### [What you need to do]
A) In the passage from Janesville, which states' listings did Mike scour on unionjobs.com?
B) From the passage from Janesville, extract verbatim the span that begins at "Still, he couldn’t" and runs up to and including "life for him.".

### [Text segment]
Janesville
Page 8
What does a union man do when there are no workers left to represent? Mike began to talk to the International about a job in Detroit. But a real offer hadn’t come yet from headquarters, and the more Mike considered the possibility, the less he could imagine leaving Janesville. Why should he have to trade his roomy yard with the vegetable garden and the flowers and trees that he and Barb love to tend, with family and old friends around them—all to continue working for the union?
Still, he couldn’t shrug off the allegiance. For months, he trolled unionjobs.com, scouring every listing on the site in Wisconsin, Minnesota, and Illinois. The problem was, he didn’t see a single job that would let him keep doing what he loved: representing workers. The openings were all for organizers. Mike had been on two UAW organizing drives, enough to know that he wasn’t cut out to knock on the doors of strangers, many of whom had been distinctly hostile once they found out why he was there, enough to have heard the stories of organizers who’d met unleashed dogs and brandished guns. And on top of the dogs and the guns, he couldn’t imagine being on the road three weeks of every month. It wasn’t a life for him.

### [Dataset excerpts]
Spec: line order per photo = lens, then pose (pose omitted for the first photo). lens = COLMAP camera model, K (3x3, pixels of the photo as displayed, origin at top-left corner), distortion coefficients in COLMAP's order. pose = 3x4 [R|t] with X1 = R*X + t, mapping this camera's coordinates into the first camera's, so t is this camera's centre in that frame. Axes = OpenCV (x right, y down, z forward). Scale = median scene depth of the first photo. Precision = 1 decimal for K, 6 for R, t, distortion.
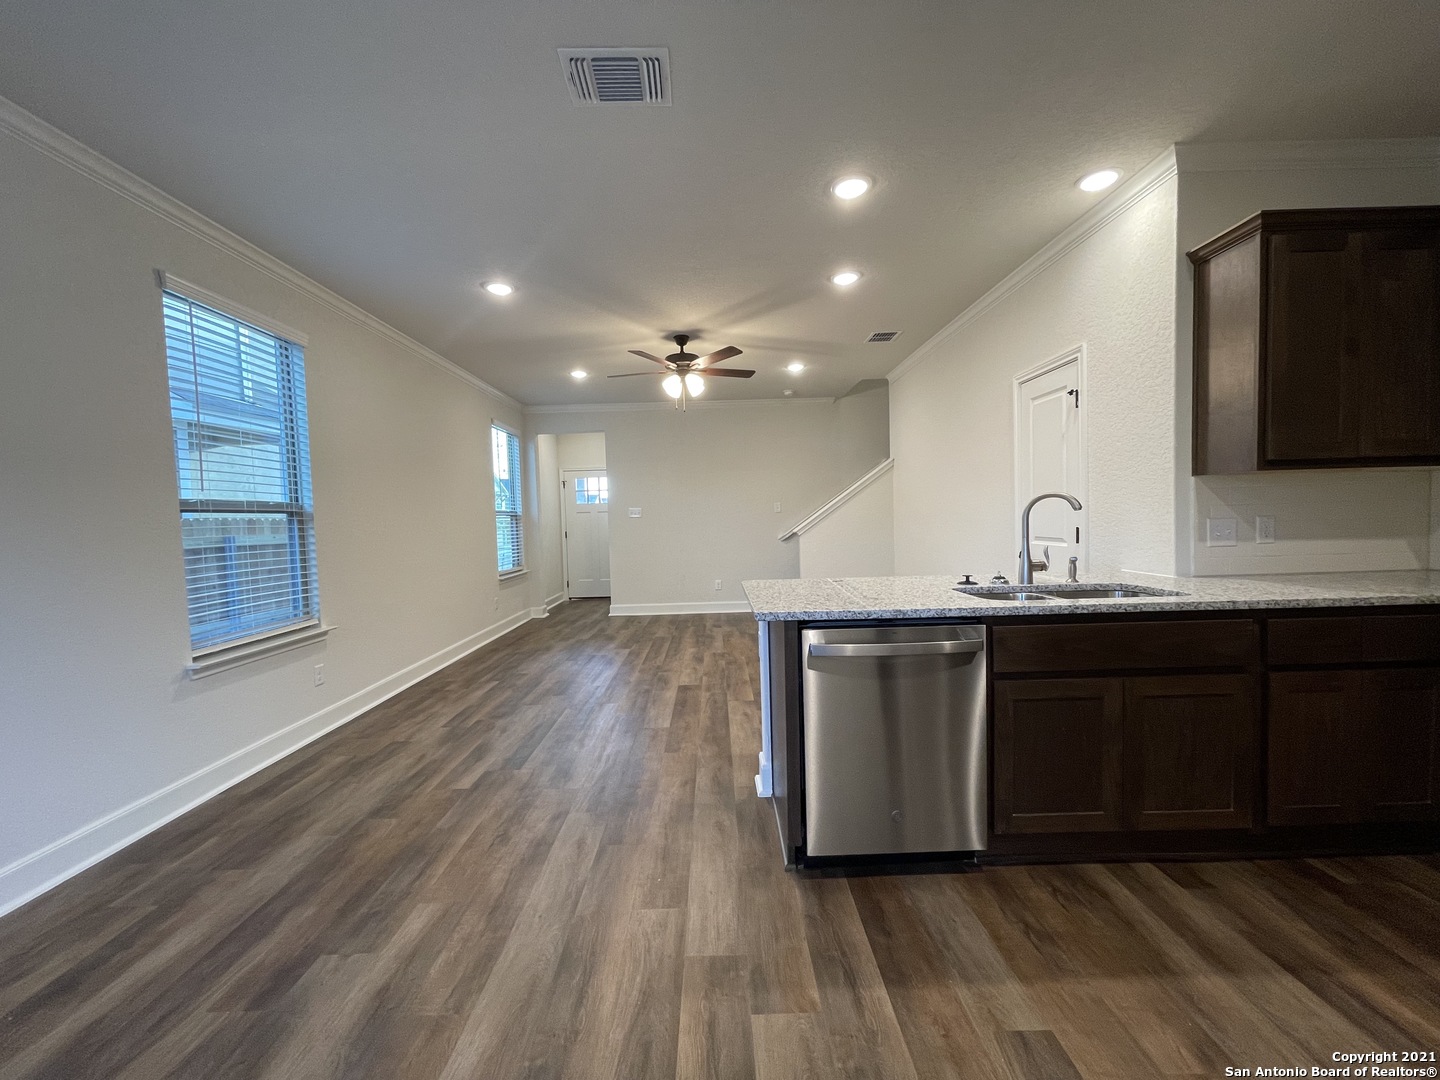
lens RADIAL K [[579.6, 0, 709.9], [0, 579.6, 539.9], [0, 0, 1]] dist [-0.001453, 0.000183]
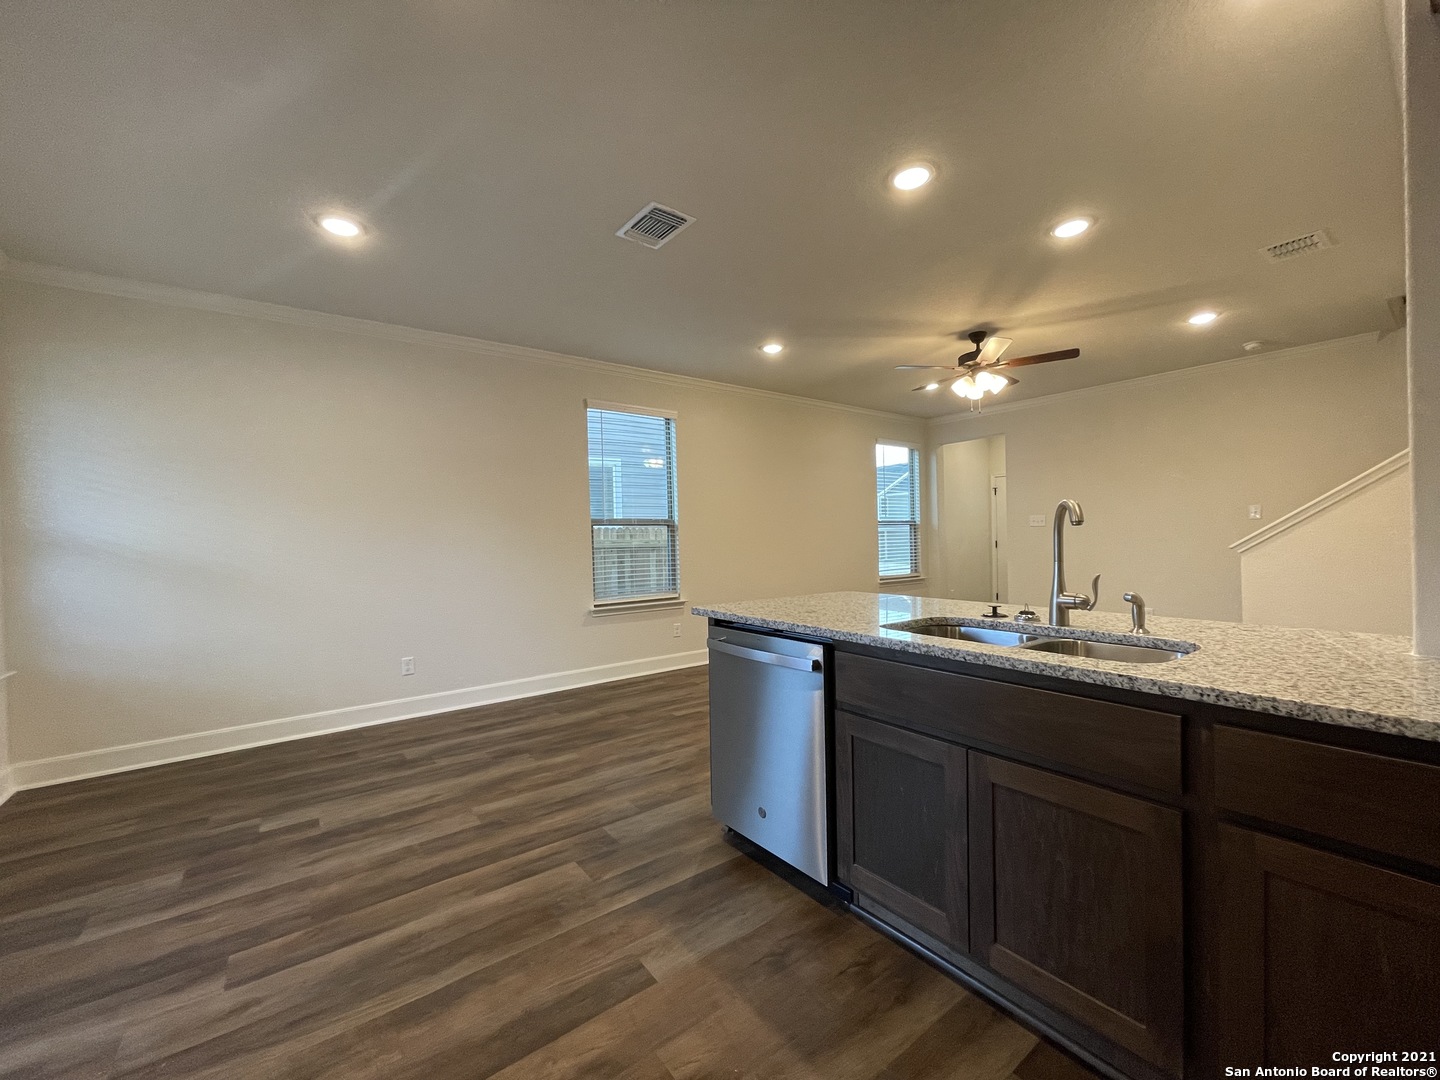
lens RADIAL K [[579.6, 0, 708.1], [0, 579.6, 538.9], [0, 0, 1]] dist [-0.001453, 0.000183]
pose [[0.593372, 0.017928, -0.804729, 0.849811], [-0.028048, 0.999605, 0.001588, -0.021003], [0.804440, 0.021629, 0.593641, 0.206884]]
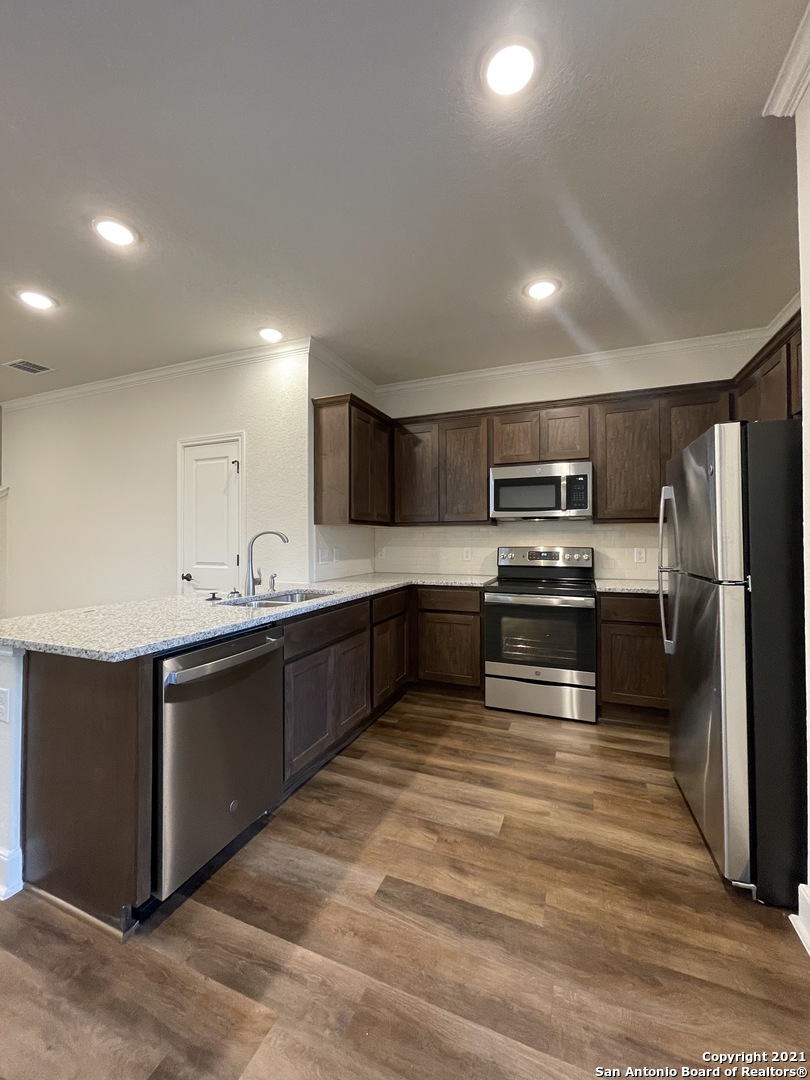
lens RADIAL K [[434.7, 0, 404.3], [0, 434.7, 532.1], [0, 0, 1]] dist [-0.001453, 0.000183]
pose [[0.374253, 0.042146, 0.926369, -0.280898], [0.030184, 0.997884, -0.057594, -0.003755], [-0.926835, 0.049516, 0.372189, 0.258897]]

### [Exercise answers]
A) Wisconsin, Minnesota, and Illinois.

B)
Still, he couldn’t shrug off the allegiance. For months, he trolled unionjobs.com, scouring every listing on the site in Wisconsin, Minnesota, and Illinois. The problem was, he didn’t see a single job that would let him keep doing what he loved: representing workers. The openings were all for organizers. Mike had been on two UAW organizing drives, enough to know that he wasn’t cut out to knock on the doors of strangers, many of whom had been distinctly hostile once they found out why he was there, enough to have heard the stories of organizers who’d met unleashed dogs and brandished guns. And on top of the dogs and the guns, he couldn’t imagine being on the road three weeks of every month. It wasn’t a life for him.